Ce serait une belle victoire pour le lobby environnemental qui mène la vie dure à l’huile de palme depuis de nombreuses années et une défaite pour les principaux producteurs de cette huile. A dépeindre les choses ainsi, on pourrait presque croire qu’il s’agit d’un simple divertissement. Mais le pouvoir d’achat des consommateurs pourrait être grevé pour cette nouvelle taxe, entrant en contradiction avec la pause fiscale promise par le président Hollande, sans pour autant préserver l’environnement.

Campagnes sensationnalistes

La taxation de l’huile de palme serait la consécration de campagnes de dénigrement lancées contre elle depuis 2010 par des organisations comme Greenpeace, les amis de la Terre ou WWF. Grâce à des vidéos provocantes, des études et des évaluations des pratiques d’achat d’huile de palme de plus d’une centaine d’enseignes, ces ONG ont réussi à infléchir la politique d’achat de nombre d’entreprises. Ces campagnes sensationnalistes ont conduit à l’émergence d’un label « sans huile de palme » qui bien avant la taxe, a laissé entendre que l’huile de palme était nocive. Travaillée ainsi par cet activisme, l’opinion publique tend à approuver des politiques réglementaires et fiscales qui encadrent la production et la commercialisation de cette huile végétale.

Productivité élevée

Seulement, ce n’est qu’une partie de l’histoire et, comme souvent, cela vaut la peine de raconter l’autre partie. L’élément sans doute le plus intéressant concernant la culture de l’huile de palme, c’est sa productivité élevée. Selon le rapport Oil World 2015, l’huile de palme produit une moyenne de 3,99 tonnes d’huile/hectare, bien plus que les 0,39 tonnes du soja et aux 0,75 tonnes du colza. En d’autres termes, le palmier à huile produit dix fois plus de matière grasse par hectare que le soja, et cinq fois plus que le colza. Le palmier à huile nécessite également beaucoup moins d’engrais, de pesticides ou de carburant par unité produite que le colza et le soja. Au final, il fournit trois fois plus d’huile toutes choses égales par ailleurs par unité d’intrant.
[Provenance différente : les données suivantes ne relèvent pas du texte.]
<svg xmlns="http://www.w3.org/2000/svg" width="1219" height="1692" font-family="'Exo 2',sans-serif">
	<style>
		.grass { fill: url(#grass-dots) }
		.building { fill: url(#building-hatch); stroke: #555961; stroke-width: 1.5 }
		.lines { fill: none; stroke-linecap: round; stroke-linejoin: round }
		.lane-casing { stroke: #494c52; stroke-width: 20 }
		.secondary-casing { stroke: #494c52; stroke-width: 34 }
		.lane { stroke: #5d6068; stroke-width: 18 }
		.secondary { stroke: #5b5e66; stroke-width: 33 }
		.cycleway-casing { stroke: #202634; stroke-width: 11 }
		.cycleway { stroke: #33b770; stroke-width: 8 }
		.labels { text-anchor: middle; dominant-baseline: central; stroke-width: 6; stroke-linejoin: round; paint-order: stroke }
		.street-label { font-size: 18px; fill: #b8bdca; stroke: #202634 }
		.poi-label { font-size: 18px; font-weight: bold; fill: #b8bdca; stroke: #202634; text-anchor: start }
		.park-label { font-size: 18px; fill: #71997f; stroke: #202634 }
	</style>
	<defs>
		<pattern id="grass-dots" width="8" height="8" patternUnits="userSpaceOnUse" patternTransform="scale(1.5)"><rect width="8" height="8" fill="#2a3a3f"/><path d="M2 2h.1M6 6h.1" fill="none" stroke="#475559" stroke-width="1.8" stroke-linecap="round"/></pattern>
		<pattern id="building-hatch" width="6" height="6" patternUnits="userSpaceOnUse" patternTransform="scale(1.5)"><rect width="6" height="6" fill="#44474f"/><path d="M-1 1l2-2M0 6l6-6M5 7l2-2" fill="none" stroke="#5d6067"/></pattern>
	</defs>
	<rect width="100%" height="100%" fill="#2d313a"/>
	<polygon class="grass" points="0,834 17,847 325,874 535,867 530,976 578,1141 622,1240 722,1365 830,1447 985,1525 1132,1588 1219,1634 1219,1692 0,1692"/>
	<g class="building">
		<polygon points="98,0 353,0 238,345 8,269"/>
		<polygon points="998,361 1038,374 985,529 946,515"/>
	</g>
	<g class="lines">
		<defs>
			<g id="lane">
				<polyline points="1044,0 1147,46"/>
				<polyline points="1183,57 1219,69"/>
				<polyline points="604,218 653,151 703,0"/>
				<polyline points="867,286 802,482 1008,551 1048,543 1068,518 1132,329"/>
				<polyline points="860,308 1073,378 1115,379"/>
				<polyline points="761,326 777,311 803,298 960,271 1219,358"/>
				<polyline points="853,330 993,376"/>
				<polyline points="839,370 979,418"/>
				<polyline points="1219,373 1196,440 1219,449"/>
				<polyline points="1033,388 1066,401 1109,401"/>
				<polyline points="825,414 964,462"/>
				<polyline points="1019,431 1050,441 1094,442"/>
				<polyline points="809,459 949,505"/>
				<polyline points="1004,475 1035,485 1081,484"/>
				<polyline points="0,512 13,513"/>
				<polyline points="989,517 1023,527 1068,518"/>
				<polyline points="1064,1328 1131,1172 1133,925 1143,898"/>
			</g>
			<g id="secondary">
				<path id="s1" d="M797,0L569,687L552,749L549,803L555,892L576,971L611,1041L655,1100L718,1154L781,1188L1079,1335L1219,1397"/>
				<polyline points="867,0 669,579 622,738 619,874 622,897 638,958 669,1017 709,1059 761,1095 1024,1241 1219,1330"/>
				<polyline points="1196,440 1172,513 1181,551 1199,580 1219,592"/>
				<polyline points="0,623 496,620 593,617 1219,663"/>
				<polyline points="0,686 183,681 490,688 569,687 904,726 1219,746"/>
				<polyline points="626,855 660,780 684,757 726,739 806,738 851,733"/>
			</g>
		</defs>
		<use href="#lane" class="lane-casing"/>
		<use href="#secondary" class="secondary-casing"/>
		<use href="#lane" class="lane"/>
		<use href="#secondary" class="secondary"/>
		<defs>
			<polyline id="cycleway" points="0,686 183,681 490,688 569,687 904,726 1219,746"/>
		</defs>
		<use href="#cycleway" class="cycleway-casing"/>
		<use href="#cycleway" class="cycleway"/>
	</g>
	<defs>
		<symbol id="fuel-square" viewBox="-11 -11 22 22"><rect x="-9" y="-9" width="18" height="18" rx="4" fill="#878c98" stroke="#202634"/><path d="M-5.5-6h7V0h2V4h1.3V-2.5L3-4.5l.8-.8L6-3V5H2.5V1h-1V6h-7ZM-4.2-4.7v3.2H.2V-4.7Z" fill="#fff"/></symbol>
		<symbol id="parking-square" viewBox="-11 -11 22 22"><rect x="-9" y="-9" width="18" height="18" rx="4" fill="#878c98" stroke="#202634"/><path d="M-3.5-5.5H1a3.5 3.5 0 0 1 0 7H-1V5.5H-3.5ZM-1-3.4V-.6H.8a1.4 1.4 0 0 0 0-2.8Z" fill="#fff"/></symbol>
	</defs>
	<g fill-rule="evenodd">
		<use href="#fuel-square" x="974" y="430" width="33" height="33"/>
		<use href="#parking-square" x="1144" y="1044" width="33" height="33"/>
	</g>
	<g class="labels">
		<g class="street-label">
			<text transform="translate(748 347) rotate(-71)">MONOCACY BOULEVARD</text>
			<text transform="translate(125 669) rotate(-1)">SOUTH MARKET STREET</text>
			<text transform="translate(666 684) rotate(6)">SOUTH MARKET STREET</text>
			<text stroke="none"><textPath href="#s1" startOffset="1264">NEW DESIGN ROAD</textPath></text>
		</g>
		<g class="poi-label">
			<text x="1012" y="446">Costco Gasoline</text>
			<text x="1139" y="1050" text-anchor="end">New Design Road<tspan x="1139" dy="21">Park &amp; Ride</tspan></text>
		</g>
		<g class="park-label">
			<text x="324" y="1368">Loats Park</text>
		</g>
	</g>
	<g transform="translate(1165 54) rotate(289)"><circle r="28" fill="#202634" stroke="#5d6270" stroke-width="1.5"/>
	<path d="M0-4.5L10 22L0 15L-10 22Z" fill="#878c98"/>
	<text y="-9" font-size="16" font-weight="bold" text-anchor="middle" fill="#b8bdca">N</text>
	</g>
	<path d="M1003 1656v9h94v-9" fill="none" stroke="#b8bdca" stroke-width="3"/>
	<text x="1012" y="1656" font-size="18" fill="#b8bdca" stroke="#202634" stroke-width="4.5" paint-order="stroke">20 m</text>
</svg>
En quoi ces chiffres présentent-ils un intérêt ? C’est qu’ils indiquent que cette culture permet d’économiser des terres et des intrants. Et qui dit économie, dit aussi biodiversité préservée. Selon le professeur Hereward Corley, avec 9,2 milliards d’êtres humains consommant au moins 25 kg d’huile végétale par personne et par an d’ici 2050, la demande mondiale totale serait de 240 millions de tonnes, soit environ 40 % de plus qu’actuellement. Pour satisfaire à ce surcroît de demande, il faudrait que 12 à 19 millions d’hectares soient consacrés à la production d’huile de palme, ou bien que 95 millions d’hectares soient consacrés à la production de soja. Bien sûr, une telle production de soja exigerait non seulement des surfaces agricoles beaucoup plus étendues, mais également des volumes d’engrais, pesticides, eau et carburants bien supérieurs.

Dossier complexe

In fine ce dossier s’avère plus complexe. L’huile de palme n’est pas ce monstre environnemental qu’on veut nous dépeindre. Ce sujet ressort sans doute à nouveau pour des raisons fiscales. Les pouvoir publics sont à la recherche de recettes et certains prétendent que la fiscalité des huiles, fort complexe, favoriserait l’huile de palme. Les intérêts du trésor public et des lobbies environnementaux convergent, mais la réalité est bien plus prosaïque : il est impossible de montrer que cette nouvelle hausse de taxe préserverait l’environnement.

Cécile Philippe est directrice générale de l’Institut économique Molinari.